I’m not even offended by it anymore, in the normal sense of offense, at least. It’s turned into background noise. My only insistence is that they not cause me extreme hardship by acting on these feelings. Waking up with a state trooper prowling past my rear windshield is close enough. Sleeping in a homeless shelter would be clear over the line. Homeless shelters are dangerous and overburdened. Simply put, no one deserves to live in one, and I don’t belong in one. I absolutely don’t belong in a homeless shelter under these circumstances. Even so, I had to plan for the possibility.

A number of things that I told my parents about the farm were things that Joe Dirtbag had neglected to tell them, and conveniently so, if I dare say it. He hadn’t told them about the termination of the farm education program, which my dad said had been one of his main selling points for the farm stock. Tonight was the first my dad had heard of Joe Dirtbag’s so-called tax revolt against the city. It was the first either of my parents heard about the departure of every tenant farmer except the Ragin’ Canajun. To repeat, my parents are major investors in the farm, and Joe Dirtbag has been making serious material omissions to them about his business finances and operations for years.

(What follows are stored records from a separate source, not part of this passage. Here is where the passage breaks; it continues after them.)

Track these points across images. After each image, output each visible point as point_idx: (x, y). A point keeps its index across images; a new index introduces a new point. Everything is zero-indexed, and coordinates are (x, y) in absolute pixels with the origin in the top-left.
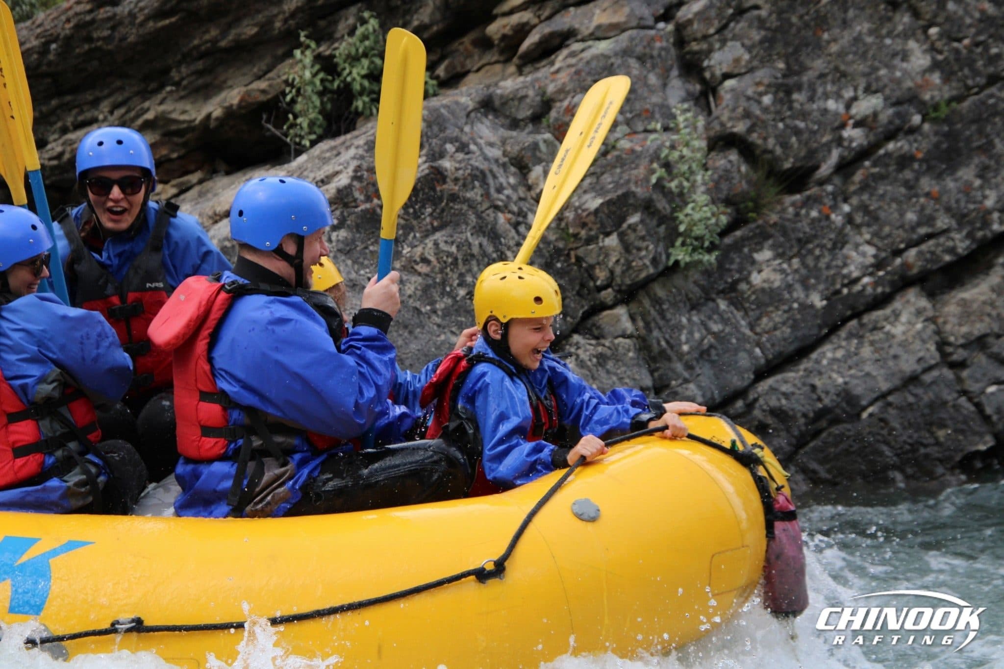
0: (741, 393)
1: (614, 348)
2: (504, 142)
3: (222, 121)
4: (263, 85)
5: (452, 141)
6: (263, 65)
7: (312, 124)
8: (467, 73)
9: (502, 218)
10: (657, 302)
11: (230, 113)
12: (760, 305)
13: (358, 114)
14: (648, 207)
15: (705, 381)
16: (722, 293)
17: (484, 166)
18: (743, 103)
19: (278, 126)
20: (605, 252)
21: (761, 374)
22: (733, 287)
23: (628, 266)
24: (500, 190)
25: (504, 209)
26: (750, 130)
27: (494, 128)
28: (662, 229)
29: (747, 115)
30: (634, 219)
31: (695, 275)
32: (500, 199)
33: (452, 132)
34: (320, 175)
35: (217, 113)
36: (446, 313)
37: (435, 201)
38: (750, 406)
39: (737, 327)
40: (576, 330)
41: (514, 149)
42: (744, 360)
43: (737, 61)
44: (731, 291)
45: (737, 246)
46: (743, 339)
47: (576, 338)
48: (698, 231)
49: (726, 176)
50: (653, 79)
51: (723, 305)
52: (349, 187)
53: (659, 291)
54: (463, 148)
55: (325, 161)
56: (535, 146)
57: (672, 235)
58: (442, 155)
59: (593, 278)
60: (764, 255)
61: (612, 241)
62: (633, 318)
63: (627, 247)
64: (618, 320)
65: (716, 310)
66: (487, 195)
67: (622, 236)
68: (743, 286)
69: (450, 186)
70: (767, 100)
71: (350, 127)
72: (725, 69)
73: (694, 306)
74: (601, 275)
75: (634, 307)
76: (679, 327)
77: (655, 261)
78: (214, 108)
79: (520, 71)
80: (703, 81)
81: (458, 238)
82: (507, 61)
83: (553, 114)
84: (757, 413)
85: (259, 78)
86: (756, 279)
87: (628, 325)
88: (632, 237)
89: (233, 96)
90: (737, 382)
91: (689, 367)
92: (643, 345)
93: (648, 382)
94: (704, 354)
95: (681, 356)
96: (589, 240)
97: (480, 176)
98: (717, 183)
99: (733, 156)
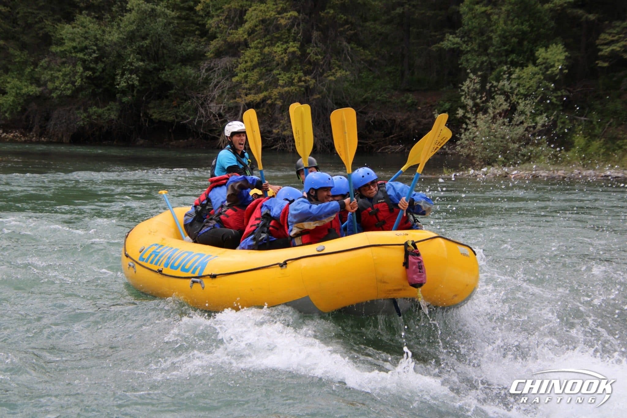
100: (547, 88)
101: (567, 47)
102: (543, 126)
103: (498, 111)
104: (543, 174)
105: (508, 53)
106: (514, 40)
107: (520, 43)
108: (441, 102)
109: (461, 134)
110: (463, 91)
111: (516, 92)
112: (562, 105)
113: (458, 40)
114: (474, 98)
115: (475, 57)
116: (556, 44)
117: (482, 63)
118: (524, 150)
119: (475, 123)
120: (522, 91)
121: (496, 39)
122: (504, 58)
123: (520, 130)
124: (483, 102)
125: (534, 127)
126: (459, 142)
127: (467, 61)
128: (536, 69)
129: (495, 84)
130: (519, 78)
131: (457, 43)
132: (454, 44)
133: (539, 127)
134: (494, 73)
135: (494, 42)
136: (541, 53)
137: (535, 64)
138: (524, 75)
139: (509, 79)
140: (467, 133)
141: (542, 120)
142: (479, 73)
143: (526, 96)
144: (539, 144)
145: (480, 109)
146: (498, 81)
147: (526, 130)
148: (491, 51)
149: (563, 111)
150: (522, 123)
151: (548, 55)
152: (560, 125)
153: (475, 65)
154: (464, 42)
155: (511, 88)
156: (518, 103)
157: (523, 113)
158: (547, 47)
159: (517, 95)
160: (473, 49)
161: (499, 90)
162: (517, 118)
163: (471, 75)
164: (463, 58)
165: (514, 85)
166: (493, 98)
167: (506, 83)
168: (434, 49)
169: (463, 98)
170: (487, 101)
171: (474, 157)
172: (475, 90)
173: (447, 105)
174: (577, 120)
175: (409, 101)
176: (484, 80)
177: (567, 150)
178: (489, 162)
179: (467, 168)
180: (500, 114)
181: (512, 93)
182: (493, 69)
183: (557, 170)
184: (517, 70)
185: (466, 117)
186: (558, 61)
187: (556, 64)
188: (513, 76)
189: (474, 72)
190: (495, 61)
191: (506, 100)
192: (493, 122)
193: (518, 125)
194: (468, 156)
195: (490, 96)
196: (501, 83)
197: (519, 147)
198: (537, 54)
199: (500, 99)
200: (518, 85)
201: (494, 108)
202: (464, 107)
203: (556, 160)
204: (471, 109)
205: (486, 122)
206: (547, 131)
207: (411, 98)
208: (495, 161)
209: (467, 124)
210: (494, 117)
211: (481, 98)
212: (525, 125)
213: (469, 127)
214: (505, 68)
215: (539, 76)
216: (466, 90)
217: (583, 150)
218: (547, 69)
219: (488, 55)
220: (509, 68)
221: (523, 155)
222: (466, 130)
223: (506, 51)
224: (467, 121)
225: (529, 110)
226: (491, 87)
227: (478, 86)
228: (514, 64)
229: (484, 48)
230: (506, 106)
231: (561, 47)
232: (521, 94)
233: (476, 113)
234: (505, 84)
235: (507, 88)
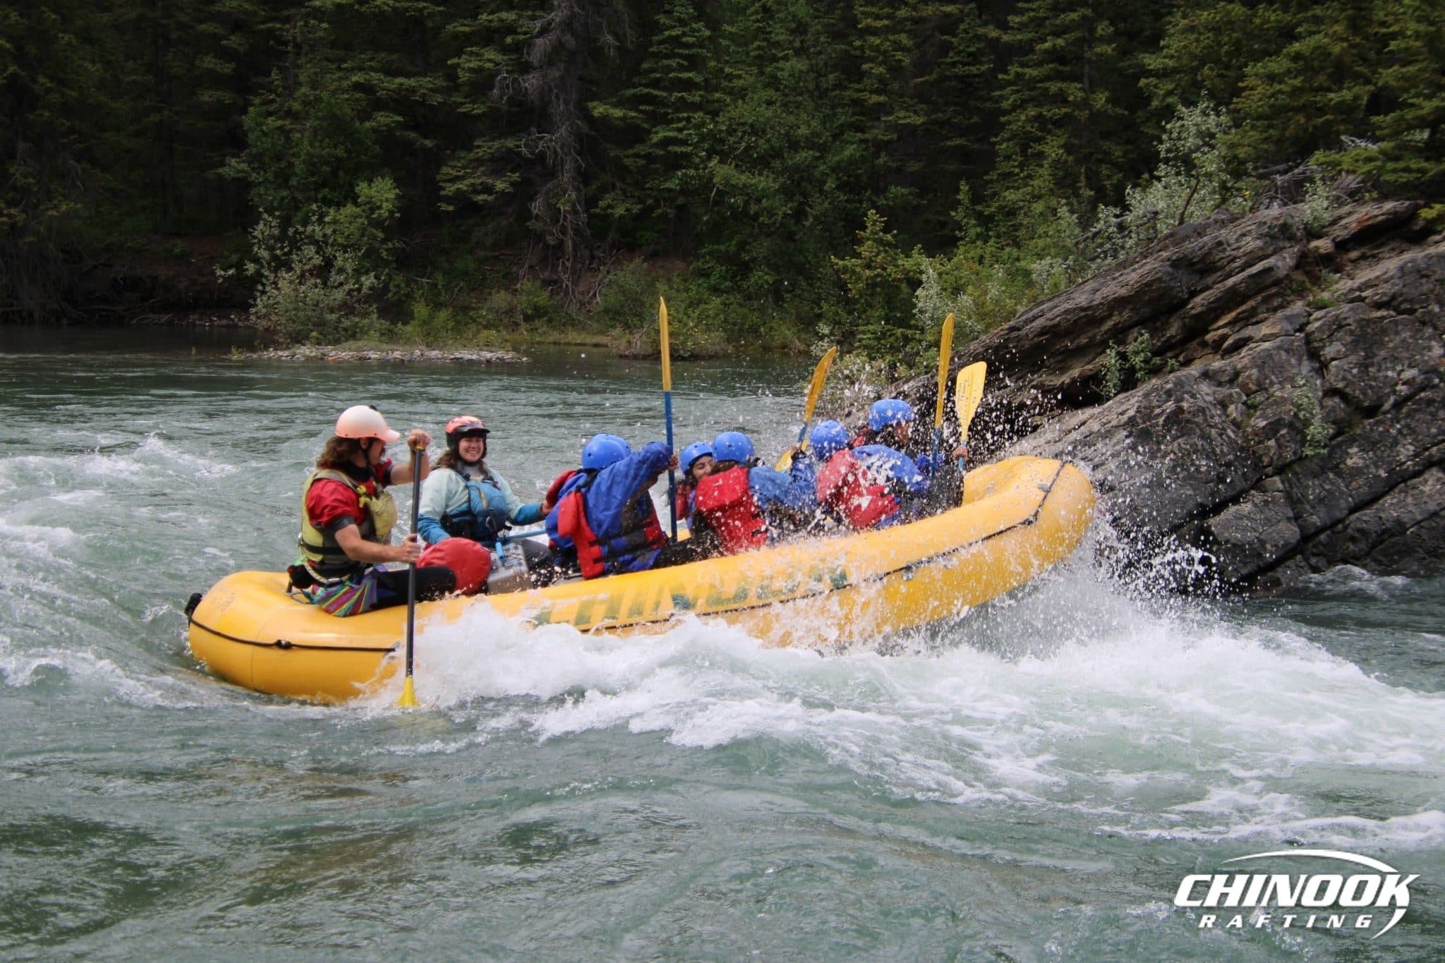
0: (1341, 521)
1: (1273, 497)
2: (1214, 393)
3: (1070, 385)
4: (1090, 367)
5: (1187, 393)
6: (1090, 357)
7: (1115, 386)
8: (1193, 360)
9: (1213, 431)
10: (1295, 474)
11: (1074, 381)
12: (1351, 475)
13: (1138, 380)
14: (1291, 425)
15: (1321, 515)
16: (1331, 469)
17: (1204, 405)
18: (1342, 373)
19: (1098, 386)
20: (1268, 448)
21: (1352, 511)
22: (1337, 466)
23: (1281, 456)
24: (1212, 417)
25: (1215, 426)
26: (1346, 386)
27: (1209, 386)
28: (1299, 437)
29: (1344, 379)
30: (1284, 432)
31: (1316, 460)
32: (1212, 422)
33: (1187, 388)
34: (1120, 410)
35: (1068, 381)
36: (1184, 479)
37: (1179, 423)
38: (1346, 527)
39: (1339, 487)
40: (1252, 488)
41: (1219, 397)
42: (1343, 504)
43: (1339, 351)
44: (1336, 469)
45: (1339, 445)
46: (1342, 493)
47: (1253, 492)
48: (1318, 437)
49: (1333, 409)
50: (1293, 361)
51: (1331, 476)
52: (1134, 417)
53: (1297, 468)
54: (1193, 396)
55: (1123, 403)
56: (1231, 395)
57: (1303, 441)
58: (1182, 400)
59: (1261, 461)
60: (1354, 450)
61: (1272, 443)
62: (1283, 482)
63: (1279, 446)
64: (1274, 482)
65: (1328, 478)
66: (1205, 420)
67: (1277, 441)
68: (1342, 466)
69: (1187, 416)
70: (1355, 371)
71: (1134, 386)
72: (1332, 355)
73: (1315, 476)
74: (1266, 460)
75: (1284, 476)
76: (1307, 487)
77: (1295, 453)
78: (1066, 379)
79: (1223, 358)
80: (1320, 362)
81: (1191, 441)
82: (1216, 353)
83: (1240, 379)
84: (1349, 531)
85: (1088, 363)
86: (1349, 462)
87: (1280, 486)
88: (1282, 440)
89: (1075, 373)
90: (1338, 515)
91: (1313, 507)
92: (1288, 496)
93: (1291, 514)
94: (1321, 500)
95: (1308, 501)
96: (1260, 442)
97: (1202, 410)
98: (1328, 414)
99: (1337, 400)
100: (375, 238)
101: (398, 182)
102: (370, 289)
103: (307, 267)
104: (374, 355)
105: (319, 186)
106: (326, 169)
107: (334, 173)
108: (226, 253)
109: (255, 300)
110: (255, 237)
111: (331, 241)
112: (396, 261)
113: (244, 166)
114: (271, 249)
115: (271, 191)
116: (383, 178)
117: (283, 199)
118: (346, 323)
119: (275, 283)
120: (340, 240)
121: (299, 167)
122: (312, 193)
123: (339, 295)
124: (285, 254)
125: (359, 290)
126: (253, 310)
127: (260, 196)
128: (358, 210)
129: (301, 229)
130: (335, 222)
131: (243, 171)
132: (239, 172)
133: (365, 290)
134: (300, 215)
135: (297, 171)
136: (363, 188)
137: (356, 204)
138: (342, 218)
139: (320, 221)
140: (265, 298)
141: (368, 281)
142: (277, 213)
143: (345, 249)
144: (366, 315)
145: (281, 264)
146: (305, 224)
147: (349, 292)
148: (294, 182)
149: (397, 269)
150: (341, 284)
151: (373, 192)
152: (393, 289)
153: (272, 201)
154: (253, 169)
155: (325, 235)
156: (335, 257)
157: (341, 271)
158: (370, 181)
159: (332, 245)
160: (267, 180)
161: (307, 237)
162: (335, 278)
163: (265, 216)
164: (254, 192)
165: (329, 232)
166: (299, 249)
167: (317, 228)
168: (212, 177)
169: (256, 249)
170: (290, 253)
171: (275, 332)
172: (272, 237)
173: (234, 258)
174: (416, 282)
175: (177, 250)
176: (285, 223)
177: (405, 323)
178: (298, 338)
179: (266, 348)
180: (310, 271)
181: (327, 244)
182: (297, 209)
183: (393, 351)
184: (332, 211)
185: (262, 276)
186: (387, 200)
187: (385, 205)
188: (327, 219)
189: (270, 213)
190: (300, 197)
191: (317, 253)
192: (300, 283)
193: (336, 288)
194: (267, 330)
195: (295, 245)
196: (310, 228)
197: (339, 318)
198: (357, 189)
199: (310, 251)
200: (334, 231)
201: (300, 261)
202: (256, 260)
203: (390, 336)
204: (269, 264)
205: (291, 282)
206: (377, 295)
207: (179, 246)
208: (307, 338)
209: (264, 285)
210: (302, 276)
211: (282, 248)
212: (347, 287)
213: (268, 289)
214: (314, 207)
215: (360, 220)
216: (260, 236)
217: (425, 323)
218: (372, 210)
219: (289, 188)
220: (320, 208)
221: (345, 330)
222: (263, 293)
223: (316, 183)
224: (264, 281)
225: (349, 267)
226: (296, 232)
227: (276, 231)
228: (327, 202)
229: (283, 179)
230: (318, 260)
231: (388, 183)
232: (339, 245)
233: (276, 270)
234: (314, 229)
235: (319, 236)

Every time any one of us tries to force Joe Dirtbag to make minimal concessions to us, by force or sweetalk or give-and-take or whatever other method we can devise, we’re forced to engage a grand egotist. As my dad said tonight, “Joe Dirtbag considers the farm his baby.” Unfortunately, it’s the baby he keeps leaving unattended around metal sharps and festering piles of shit while the rest of us pay for its diapers and immunizations. My dad warned me that Joe Dirtbag might counter that he did not give me authorization to start cleaning out and rescue-pruning the abandoned semillon rows. This would be nothing but an unbridled narcissistic outburst to vex one of his most engaged farm investors, bad faith lashing out at good.

Prospects like these, and I’m not the only one who fears them, are one reason why I recurrently fear that I’ll have to file suit at some point just to force Joe Dirtbag to stop maliciously interfering with the operation of his own farm for no other reasons than to vex his investors and assert his control. My dad suggested, to my agreement, that one reason why Joe Dirtbag has kept refusing to do a custom crush is that he wants to remain in control. The problem here is that his control exposes him and anyone working with him to serious workplace safety threats and leaves tens of thousands of dollars a year on the table at a time when he’s claiming to be too indigent to possibly reimburse any of his current investors. His raging ego takes precedence over his minimal fiduciary responsibilities to any of us. My dad keeps saying that he doesn’t possibly know what can be done about this mess, but even though IANAL, I’m pretty sure that we have a strong and strengthening legal case against Joe Dirtbag.

He also keeps telling me that he believes this is my best opportunity to stay involved in agriculture. I doubt it every time this dumpster fire flares up, but if it’s true, God help me. He worries about my ability to commit, but good Lord, I’m dealing with a principal operator who won’t stop constantly giving me legally enforceable causes to summarily breach any work commitment. Competent principals don’t do that to their employees.

Faulkner must be looking down on this and saying, “Hey, St. Peter, bring me another mint julep, and come take a look! This is some good, good shit!”